Stored data:

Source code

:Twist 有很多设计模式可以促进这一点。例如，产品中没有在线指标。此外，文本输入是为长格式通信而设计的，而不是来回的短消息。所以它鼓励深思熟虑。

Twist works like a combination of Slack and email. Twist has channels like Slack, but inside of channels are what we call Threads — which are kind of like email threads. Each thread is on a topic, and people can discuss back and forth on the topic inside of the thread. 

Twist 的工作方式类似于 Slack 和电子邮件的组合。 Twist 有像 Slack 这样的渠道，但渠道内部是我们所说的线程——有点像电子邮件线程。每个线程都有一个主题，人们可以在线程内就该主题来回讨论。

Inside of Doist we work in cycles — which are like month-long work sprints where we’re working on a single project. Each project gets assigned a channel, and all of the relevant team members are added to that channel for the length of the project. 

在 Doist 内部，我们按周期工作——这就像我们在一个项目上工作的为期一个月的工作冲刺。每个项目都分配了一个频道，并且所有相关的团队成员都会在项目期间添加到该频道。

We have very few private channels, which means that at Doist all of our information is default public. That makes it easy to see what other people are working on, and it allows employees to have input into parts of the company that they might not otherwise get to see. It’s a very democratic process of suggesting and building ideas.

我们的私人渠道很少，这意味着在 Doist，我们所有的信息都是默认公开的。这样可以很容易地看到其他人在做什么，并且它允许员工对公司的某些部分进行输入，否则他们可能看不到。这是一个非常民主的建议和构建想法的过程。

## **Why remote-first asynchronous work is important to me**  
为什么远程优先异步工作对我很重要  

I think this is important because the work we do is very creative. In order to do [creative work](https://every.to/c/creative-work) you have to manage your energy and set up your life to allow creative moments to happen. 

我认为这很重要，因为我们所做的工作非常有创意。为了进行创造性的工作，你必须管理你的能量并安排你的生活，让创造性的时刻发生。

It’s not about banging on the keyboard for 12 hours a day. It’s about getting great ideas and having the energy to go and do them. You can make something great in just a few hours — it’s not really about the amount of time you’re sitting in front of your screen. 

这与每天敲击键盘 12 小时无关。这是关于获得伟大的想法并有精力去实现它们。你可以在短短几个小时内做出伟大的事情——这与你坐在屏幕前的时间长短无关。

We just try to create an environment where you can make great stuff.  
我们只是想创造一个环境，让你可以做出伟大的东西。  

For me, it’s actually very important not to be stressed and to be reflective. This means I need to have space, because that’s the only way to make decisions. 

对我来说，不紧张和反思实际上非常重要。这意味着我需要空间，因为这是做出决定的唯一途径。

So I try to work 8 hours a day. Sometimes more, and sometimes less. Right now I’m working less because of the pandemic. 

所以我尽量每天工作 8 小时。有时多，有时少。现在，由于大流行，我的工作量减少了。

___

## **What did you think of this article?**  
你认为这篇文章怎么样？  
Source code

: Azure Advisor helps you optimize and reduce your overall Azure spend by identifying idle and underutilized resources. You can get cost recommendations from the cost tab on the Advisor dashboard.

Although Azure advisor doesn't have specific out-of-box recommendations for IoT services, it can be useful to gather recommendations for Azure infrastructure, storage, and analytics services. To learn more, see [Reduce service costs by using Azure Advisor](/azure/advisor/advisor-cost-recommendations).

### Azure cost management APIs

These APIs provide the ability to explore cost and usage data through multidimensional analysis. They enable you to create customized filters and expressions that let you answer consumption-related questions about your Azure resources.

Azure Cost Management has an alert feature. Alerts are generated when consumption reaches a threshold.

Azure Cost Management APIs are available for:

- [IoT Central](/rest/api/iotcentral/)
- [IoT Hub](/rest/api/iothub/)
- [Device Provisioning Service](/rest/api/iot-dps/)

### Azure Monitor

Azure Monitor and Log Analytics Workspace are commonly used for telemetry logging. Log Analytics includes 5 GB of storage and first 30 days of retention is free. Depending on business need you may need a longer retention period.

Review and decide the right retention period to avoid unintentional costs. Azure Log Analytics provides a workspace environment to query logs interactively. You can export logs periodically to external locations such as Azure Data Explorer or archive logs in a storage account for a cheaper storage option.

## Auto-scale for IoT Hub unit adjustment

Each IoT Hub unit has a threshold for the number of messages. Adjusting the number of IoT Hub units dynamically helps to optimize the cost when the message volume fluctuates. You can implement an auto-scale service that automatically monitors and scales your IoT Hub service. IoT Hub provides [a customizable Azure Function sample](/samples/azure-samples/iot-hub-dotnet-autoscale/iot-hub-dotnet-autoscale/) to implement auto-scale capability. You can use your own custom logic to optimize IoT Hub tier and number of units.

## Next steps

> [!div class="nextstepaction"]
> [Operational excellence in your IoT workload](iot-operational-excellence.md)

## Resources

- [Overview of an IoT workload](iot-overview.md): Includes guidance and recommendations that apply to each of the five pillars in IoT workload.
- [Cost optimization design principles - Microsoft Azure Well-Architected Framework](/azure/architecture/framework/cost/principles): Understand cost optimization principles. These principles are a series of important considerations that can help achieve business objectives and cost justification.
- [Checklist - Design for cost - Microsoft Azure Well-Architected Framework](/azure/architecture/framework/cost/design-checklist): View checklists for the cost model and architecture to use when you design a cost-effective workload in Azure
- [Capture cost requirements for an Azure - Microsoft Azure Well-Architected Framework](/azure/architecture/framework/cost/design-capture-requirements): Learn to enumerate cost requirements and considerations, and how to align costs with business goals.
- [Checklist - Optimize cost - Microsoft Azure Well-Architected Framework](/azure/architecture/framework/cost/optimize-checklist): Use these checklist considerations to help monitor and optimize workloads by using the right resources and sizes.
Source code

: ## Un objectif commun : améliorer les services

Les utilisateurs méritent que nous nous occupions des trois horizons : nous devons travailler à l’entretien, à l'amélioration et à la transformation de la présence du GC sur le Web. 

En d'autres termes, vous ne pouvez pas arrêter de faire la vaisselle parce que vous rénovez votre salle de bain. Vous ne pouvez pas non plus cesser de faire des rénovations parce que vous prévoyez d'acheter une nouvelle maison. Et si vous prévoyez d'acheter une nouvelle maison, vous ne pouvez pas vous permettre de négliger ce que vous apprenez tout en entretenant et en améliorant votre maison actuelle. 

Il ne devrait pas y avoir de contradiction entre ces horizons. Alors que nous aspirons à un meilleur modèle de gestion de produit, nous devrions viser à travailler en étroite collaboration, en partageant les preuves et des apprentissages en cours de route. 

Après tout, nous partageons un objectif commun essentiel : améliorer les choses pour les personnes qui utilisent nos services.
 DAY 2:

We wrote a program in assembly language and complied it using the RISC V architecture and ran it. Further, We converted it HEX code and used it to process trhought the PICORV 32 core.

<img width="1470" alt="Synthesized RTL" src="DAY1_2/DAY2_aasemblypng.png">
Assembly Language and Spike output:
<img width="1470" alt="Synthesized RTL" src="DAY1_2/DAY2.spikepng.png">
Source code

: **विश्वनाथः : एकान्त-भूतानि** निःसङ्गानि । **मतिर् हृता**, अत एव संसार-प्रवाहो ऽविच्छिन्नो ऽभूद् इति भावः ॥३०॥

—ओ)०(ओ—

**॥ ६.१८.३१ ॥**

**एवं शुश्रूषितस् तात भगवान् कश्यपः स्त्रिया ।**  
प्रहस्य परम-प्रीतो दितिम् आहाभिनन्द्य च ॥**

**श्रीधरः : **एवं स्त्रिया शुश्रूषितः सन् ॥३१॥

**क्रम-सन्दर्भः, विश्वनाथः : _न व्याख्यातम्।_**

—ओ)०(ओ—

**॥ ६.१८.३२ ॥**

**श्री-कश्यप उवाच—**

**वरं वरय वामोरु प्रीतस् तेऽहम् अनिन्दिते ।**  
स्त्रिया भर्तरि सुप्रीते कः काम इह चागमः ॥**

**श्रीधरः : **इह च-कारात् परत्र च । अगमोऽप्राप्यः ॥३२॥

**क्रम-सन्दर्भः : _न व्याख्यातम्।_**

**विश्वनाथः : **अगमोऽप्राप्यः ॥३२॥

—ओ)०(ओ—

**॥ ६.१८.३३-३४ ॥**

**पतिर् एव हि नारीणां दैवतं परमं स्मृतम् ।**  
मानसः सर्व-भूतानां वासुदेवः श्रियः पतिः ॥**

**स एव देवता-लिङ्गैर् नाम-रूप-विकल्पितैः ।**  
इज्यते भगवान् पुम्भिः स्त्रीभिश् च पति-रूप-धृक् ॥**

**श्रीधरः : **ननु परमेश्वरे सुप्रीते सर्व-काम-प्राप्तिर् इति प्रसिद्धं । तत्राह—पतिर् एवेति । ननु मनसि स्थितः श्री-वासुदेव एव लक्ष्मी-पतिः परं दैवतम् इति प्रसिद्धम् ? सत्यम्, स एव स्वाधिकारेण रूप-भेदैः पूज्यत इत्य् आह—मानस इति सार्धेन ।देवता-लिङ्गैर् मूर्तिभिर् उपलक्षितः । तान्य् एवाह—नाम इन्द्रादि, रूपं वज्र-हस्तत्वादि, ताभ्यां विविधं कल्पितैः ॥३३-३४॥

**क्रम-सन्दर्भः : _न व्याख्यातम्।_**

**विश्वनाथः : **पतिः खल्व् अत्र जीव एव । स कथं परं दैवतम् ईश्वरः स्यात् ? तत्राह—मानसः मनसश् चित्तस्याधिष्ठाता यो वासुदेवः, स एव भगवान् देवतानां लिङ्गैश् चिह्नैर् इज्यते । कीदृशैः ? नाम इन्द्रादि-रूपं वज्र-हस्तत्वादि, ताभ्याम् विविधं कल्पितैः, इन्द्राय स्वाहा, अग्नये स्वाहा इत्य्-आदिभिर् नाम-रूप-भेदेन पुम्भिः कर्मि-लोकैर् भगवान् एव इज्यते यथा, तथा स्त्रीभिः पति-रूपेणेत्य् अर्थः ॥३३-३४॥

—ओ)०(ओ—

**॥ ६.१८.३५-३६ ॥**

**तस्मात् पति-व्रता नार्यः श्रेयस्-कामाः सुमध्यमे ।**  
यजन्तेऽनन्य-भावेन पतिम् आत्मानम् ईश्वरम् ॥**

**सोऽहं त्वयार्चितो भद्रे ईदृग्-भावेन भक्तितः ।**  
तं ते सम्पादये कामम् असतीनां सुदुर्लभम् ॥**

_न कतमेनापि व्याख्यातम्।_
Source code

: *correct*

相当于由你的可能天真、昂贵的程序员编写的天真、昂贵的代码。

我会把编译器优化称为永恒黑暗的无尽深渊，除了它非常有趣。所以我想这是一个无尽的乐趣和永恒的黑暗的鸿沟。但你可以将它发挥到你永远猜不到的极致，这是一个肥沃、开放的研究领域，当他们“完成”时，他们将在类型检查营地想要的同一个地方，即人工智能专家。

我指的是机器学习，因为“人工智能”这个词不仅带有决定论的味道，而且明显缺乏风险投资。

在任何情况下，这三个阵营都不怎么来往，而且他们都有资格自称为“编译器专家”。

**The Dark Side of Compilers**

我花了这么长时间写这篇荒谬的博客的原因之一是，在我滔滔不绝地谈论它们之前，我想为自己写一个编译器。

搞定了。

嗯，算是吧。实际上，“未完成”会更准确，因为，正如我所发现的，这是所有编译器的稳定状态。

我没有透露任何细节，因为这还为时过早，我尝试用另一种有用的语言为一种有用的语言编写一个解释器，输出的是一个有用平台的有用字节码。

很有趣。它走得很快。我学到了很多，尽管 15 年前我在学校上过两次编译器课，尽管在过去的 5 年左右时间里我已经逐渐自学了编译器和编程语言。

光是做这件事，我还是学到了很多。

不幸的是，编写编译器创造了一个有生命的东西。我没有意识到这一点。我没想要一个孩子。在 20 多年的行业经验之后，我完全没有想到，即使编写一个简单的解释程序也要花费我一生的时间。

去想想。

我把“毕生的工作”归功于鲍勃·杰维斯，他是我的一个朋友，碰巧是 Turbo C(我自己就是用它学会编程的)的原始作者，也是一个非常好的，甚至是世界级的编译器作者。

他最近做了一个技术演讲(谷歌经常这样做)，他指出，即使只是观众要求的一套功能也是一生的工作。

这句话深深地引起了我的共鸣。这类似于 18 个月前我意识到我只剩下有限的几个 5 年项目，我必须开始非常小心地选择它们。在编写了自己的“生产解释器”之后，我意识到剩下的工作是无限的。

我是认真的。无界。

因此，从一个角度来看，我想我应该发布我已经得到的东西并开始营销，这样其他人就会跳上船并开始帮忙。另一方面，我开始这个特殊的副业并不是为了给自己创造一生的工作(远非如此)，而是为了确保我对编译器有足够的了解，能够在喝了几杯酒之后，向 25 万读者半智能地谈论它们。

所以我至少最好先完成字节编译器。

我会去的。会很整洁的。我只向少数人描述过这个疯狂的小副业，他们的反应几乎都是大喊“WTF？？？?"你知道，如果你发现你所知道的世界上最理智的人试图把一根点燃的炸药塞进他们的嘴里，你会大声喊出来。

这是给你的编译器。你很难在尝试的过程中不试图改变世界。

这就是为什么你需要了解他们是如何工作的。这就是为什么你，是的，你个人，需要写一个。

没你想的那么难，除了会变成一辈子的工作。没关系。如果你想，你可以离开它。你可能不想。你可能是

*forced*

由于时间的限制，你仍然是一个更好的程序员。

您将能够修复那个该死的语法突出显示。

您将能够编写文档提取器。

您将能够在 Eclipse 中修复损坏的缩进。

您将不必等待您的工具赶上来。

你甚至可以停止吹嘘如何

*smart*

■ **TASK STATEMENT**
Render the lines of the data above, from the line containing "Twist 的工作方式类似于 Slack" through the line containing "对我来说，不紧张和反思实际上" inclusive, as a JSON list of strings with one string per line and blank lines omitted.

■ **RESULT OF THE TASK**
[
  "Twist 的工作方式类似于 Slack 和电子邮件的组合。 Twist 有像 Slack 这样的渠道，但渠道内部是我们所说的线程——有点像电子邮件线程。每个线程都有一个主题，人们可以在线程内就该主题来回讨论。",
  "Inside of Doist we work in cycles — which are like month-long work sprints where we’re working on a single project. Each project gets assigned a channel, and all of the relevant team members are added to that channel for the length of the project. ",
  "在 Doist 内部，我们按周期工作——这就像我们在一个项目上工作的为期一个月的工作冲刺。每个项目都分配了一个频道，并且所有相关的团队成员都会在项目期间添加到该频道。",
  "We have very few private channels, which means that at Doist all of our information is default public. That makes it easy to see what other people are working on, and it allows employees to have input into parts of the company that they might not otherwise get to see. It’s a very democratic process of suggesting and building ideas.",
  "我们的私人渠道很少，这意味着在 Doist，我们所有的信息都是默认公开的。这样可以很容易地看到其他人在做什么，并且它允许员工对公司的某些部分进行输入，否则他们可能看不到。这是一个非常民主的建议和构建想法的过程。",
  "## **Why remote-first asynchronous work is important to me**  ",
  "为什么远程优先异步工作对我很重要  ",
  "I think this is important because the work we do is very creative. In order to do [creative work](https://every.to/c/creative-work) you have to manage your energy and set up your life to allow creative moments to happen. ",
  "我认为这很重要，因为我们所做的工作非常有创意。为了进行创造性的工作，你必须管理你的能量并安排你的生活，让创造性的时刻发生。",
  "It’s not about banging on the keyboard for 12 hours a day. It’s about getting great ideas and having the energy to go and do them. You can make something great in just a few hours — it’s not really about the amount of time you’re sitting in front of your screen. ",
  "这与每天敲击键盘 12 小时无关。这是关于获得伟大的想法并有精力去实现它们。你可以在短短几个小时内做出伟大的事情——这与你坐在屏幕前的时间长短无关。",
  "We just try to create an environment where you can make great stuff.  ",
  "我们只是想创造一个环境，让你可以做出伟大的东西。  ",
  "For me, it’s actually very important not to be stressed and to be reflective. This means I need to have space, because that’s the only way to make decisions. ",
  "对我来说，不紧张和反思实际上非常重要。这意味着我需要空间，因为这是做出决定的唯一途径。"
]